Jean BILLEMONT Avocat au Barreau de Lille – Cabinet Billemont Associés

[1Cour de cassation, 3e ch. Civile, 16 mars 2011, n°010-14.051, Bull. Civ. III, n°35 ; Cour de cassation, 3e ch. Civile, 10 février 2009, n°07-21.656, et les autres arrêts cités par A. Caston, F.-X. Ajaccio, M. Cabouche, L. de Gabrielli, M. Huet : Traité des marchés privés de travaux, ouvrage précité, p. 482.

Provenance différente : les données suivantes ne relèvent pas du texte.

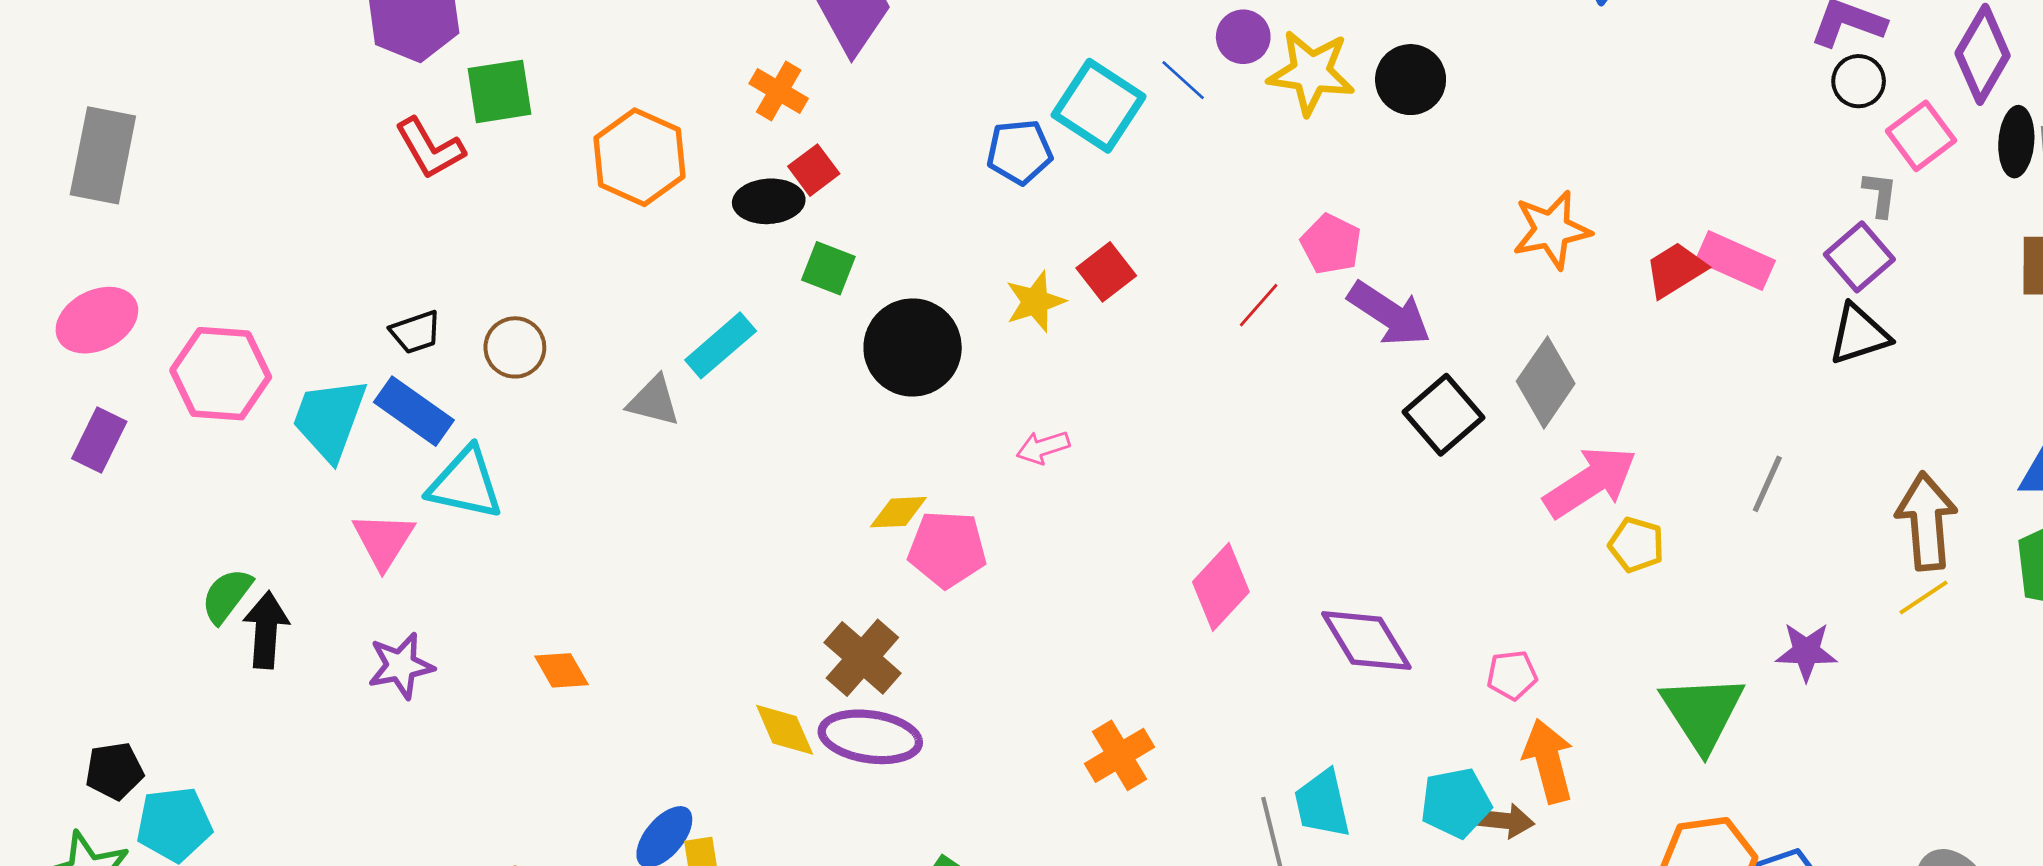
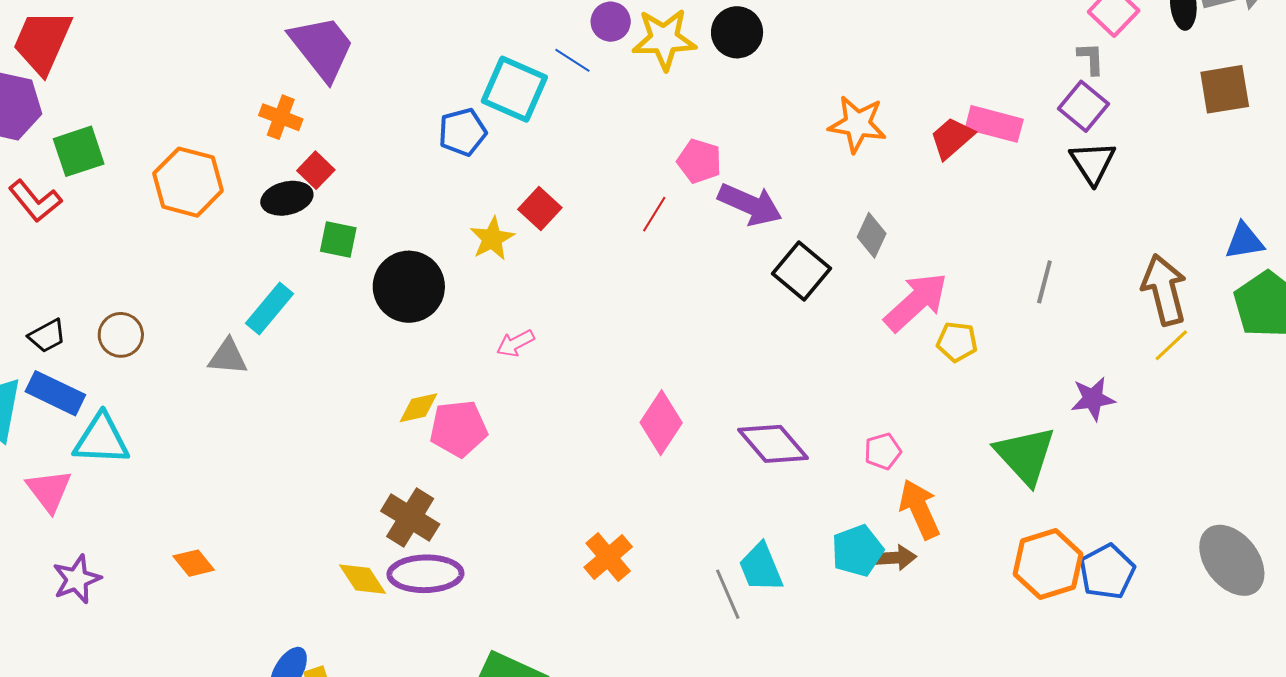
orange star: (1552, 230) -> (857, 124), turned 30
black triangle: (1859, 334) -> (1093, 163), turned -36
gray diamond: (1546, 382) -> (872, 235), size x0.7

[2Norme NF P 03-001, version octobre 2017, art. 3.7.

[3Ibid., art. 3.6.

[4Ibid., art. 10.1.

[5Ibid., art. 6.3.2.

[6Ibid., art. 6.3.1.

[7Ibid., art. 10.3.

[8Ibid., art. 9.5.

[9V. par exemple, en cas de défaut d’envoi de la mise en demeure prévue à l’article 9.5 de la norme : Cour de cassation, 3e ch. Civile, 1er décembre 2009, n°08-20.161 (arrêt rendu en application de la version de la norme de décembre 2000, comportant sur ce point des dispositions identiques à la version actuelle).

[10De ce point de vue d’ailleurs, le recours à l’arbitrage est un premier facteur d’efficacité, les parties ayant la possibilité de choisir un ou des arbitres ayant les connaissances techniques leur permettant de régler directement le litige sans avoir à recours aux lumières d’un expert.

[11Cour de cassation, 3e ch. Civile, 5 octobre 1994, n°92-18.941 (solution rendue sous l’empire d’une ancienne version de la norme, mais transposable).

[12Cour de cassation, 3e ch. Civile, 4 décembre 1991, n°90-13.335, Bull. Civ. III, n°303 (solution rendue sous l’empire d’une ancienne version de la norme, mais transposable).

[13Cour de cassation, 3e ch. Civile, 29 janvier 2014, n°13-10.833.

[14Telle est la sanction attachée à la méconnaissance de la clause de conciliation ou de médiation préalable obligatoire : Cour de cassation, ch. Mixte, 14 février 2003, n°00-19.423 et 00-19.424, Bull. Ch. Mixte n°1.

[15Cour de cassation, ch. Commerciale, 29 avril 2014, n°12-27.004, Bull. Civ. IV, n°76.